**EXERCISE DESCRIPTION**
The word "input": in how many lines of the records does it appear? Reply with the number alone.

**DATASET RECORDS**
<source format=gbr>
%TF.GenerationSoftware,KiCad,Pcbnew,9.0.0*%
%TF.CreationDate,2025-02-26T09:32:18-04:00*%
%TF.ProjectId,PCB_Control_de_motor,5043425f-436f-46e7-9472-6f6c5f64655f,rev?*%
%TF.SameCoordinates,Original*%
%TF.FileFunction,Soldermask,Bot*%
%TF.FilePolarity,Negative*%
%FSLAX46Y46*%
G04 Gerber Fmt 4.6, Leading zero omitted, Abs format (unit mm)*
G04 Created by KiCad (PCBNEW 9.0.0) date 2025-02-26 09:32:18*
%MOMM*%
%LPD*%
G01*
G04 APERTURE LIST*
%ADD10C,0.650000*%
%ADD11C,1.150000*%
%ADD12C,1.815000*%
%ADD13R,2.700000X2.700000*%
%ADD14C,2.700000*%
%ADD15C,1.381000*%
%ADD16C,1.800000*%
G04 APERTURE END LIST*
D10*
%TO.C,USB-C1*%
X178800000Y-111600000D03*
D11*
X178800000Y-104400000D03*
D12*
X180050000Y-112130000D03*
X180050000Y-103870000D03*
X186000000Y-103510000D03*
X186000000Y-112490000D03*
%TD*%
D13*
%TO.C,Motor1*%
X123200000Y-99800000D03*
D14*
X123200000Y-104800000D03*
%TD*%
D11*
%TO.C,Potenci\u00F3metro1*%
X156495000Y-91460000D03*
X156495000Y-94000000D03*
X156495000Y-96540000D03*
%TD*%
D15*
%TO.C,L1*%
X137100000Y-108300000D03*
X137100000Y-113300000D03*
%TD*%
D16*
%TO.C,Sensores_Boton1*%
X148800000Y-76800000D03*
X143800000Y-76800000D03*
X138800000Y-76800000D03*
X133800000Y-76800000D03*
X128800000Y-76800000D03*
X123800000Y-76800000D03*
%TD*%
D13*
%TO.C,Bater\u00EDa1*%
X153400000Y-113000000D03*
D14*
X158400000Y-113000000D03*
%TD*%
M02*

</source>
--
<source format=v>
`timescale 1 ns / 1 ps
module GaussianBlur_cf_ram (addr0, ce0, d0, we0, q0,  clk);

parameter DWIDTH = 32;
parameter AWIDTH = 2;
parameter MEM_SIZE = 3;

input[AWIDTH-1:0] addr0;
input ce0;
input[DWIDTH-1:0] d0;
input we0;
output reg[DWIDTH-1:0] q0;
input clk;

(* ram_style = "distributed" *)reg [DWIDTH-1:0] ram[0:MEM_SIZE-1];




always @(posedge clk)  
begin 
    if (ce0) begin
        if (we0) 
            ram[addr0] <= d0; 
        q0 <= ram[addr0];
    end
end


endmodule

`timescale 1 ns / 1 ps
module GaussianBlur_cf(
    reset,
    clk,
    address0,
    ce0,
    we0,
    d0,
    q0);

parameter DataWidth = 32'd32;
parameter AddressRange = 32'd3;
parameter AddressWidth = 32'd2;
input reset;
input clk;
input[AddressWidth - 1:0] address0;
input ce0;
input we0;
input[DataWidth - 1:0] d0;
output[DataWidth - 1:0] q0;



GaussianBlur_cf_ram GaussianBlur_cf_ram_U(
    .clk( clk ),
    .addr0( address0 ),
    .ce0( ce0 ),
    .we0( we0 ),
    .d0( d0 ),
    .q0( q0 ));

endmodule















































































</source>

**RESPONSE TO THE TASK**
11